Text under study
Tuesday, December 11, 2007

I Hate To Complain...

Yay!

My Internet service is back up. What was the major issue? I have no idea. I unplugged the modem, plugged it back in, now I have Internet. Doesn't seem like a particularly good solution should this become a recurring problem. Sort of the modern day equivalent of whacking the side of a television set.

Last night, I went to The Second City Holiday party. When I first got hired into the touring company, this was a very exciting thing. I felt like I was part of an exclusive club and felt acknowledged by the comedy mother ship. Ten years later, I approach these parties with a sense of dread. It's cool to see some folks I haven't seen in awhile, but there's a layer of schmoozing and partying and, quite frankly, trying to remember names, that I'm just not that into. Plus, this year, more than any other, I noticed how unrecognized the training center is for being a part of the big machine.

Work task 1
Copy out the passage of the blog post from "Last night, I" to "the big machine.".
Work task 2
In the blog post, what did the writer do to get the Internet service back up?

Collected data
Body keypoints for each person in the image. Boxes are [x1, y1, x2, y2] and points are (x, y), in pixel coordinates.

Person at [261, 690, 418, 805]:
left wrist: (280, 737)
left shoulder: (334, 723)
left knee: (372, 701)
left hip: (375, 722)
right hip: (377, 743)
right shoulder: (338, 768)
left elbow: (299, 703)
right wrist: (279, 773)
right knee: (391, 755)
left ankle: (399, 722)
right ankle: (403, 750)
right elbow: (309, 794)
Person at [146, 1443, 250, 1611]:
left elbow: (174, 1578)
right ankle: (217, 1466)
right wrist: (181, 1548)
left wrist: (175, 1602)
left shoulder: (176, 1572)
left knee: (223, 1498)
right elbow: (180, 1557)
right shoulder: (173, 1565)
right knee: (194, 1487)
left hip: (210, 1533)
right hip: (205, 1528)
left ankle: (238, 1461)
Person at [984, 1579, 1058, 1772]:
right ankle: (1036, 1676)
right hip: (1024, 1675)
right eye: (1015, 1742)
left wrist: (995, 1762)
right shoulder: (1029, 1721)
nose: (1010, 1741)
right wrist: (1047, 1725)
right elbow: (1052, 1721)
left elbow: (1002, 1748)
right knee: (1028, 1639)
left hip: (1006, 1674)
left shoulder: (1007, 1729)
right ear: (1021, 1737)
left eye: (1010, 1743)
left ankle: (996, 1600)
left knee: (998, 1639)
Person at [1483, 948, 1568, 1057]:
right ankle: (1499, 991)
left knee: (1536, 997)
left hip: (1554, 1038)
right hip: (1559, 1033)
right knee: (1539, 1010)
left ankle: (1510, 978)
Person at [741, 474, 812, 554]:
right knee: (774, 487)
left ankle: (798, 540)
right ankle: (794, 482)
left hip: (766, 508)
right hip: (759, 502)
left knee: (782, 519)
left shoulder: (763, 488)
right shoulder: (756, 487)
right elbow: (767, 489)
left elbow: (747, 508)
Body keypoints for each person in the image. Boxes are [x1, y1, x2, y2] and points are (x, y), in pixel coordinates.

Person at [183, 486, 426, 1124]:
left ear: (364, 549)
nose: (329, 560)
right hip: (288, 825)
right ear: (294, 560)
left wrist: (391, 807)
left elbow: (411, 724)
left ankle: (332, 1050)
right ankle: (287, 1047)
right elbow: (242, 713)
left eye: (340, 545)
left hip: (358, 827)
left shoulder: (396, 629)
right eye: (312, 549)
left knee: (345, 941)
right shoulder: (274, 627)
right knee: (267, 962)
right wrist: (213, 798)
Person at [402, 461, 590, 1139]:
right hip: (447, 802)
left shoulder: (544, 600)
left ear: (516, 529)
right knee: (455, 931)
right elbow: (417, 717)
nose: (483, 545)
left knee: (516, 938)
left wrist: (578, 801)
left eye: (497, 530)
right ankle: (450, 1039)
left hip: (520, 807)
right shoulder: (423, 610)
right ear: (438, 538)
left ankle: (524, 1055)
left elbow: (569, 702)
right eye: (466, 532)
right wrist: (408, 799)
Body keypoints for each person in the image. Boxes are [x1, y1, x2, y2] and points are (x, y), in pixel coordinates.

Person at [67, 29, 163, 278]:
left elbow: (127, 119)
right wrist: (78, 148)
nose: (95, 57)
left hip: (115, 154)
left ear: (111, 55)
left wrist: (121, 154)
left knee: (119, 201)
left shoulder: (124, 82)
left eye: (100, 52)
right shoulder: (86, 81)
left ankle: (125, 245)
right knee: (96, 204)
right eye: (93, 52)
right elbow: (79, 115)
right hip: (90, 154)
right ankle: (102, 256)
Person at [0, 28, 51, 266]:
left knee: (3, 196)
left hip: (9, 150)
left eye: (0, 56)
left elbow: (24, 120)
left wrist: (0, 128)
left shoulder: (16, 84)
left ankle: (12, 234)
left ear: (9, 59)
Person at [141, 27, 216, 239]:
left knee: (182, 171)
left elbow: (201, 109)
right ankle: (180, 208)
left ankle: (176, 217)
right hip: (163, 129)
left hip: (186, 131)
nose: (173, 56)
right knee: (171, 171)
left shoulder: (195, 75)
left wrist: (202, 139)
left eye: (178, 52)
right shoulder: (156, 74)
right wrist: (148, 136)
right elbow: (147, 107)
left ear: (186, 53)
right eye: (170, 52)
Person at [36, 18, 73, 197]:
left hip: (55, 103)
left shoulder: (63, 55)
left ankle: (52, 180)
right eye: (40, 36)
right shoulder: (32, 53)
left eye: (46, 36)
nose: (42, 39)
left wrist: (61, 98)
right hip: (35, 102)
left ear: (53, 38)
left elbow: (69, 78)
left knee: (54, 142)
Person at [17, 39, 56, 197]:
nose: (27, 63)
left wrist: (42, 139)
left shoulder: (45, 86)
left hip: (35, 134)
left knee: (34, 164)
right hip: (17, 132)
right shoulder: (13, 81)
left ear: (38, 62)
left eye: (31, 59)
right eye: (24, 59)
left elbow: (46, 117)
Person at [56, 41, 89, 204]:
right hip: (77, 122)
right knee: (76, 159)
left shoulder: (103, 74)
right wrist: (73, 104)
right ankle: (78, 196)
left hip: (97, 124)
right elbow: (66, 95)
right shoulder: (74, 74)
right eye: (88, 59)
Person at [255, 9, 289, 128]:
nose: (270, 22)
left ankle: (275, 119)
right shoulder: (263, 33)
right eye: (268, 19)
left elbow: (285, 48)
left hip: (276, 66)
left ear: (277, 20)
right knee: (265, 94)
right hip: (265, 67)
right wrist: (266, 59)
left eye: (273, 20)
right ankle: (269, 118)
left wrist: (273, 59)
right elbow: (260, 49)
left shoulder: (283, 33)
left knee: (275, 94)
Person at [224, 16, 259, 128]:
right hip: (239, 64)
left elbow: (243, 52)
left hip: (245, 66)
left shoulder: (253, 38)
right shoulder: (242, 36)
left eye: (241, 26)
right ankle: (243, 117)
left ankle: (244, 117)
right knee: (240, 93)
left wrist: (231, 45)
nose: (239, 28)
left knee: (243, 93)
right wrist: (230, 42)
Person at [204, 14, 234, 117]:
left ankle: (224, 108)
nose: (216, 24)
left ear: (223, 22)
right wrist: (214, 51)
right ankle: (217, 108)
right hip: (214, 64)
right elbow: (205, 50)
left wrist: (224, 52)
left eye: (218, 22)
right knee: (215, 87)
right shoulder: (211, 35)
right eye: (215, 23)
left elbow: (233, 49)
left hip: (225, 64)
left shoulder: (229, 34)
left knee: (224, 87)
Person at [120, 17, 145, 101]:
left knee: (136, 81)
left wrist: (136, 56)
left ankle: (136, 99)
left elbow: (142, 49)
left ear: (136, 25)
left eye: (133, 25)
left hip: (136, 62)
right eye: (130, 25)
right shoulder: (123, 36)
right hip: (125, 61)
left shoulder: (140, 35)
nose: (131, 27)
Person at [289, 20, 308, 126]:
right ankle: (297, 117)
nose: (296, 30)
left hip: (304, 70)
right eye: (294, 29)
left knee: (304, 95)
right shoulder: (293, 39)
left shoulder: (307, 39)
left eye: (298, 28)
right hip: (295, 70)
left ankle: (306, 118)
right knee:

Your response 1
Last night, I went to The Second City Holiday party. When I first got hired into the touring company, this was a very exciting thing. I felt like I was part of an exclusive club and felt acknowledged by the comedy mother ship. Ten years later, I approach these parties with a sense of dread. It's cool to see some folks I haven't seen in awhile, but there's a layer of schmoozing and partying and, quite frankly, trying to remember names, that I'm just not that into. Plus, this year, more than any other, I noticed how unrecognized the training center is for being a part of the big machine.

Your response 2
The writer unplugged the modem and plugged it back in.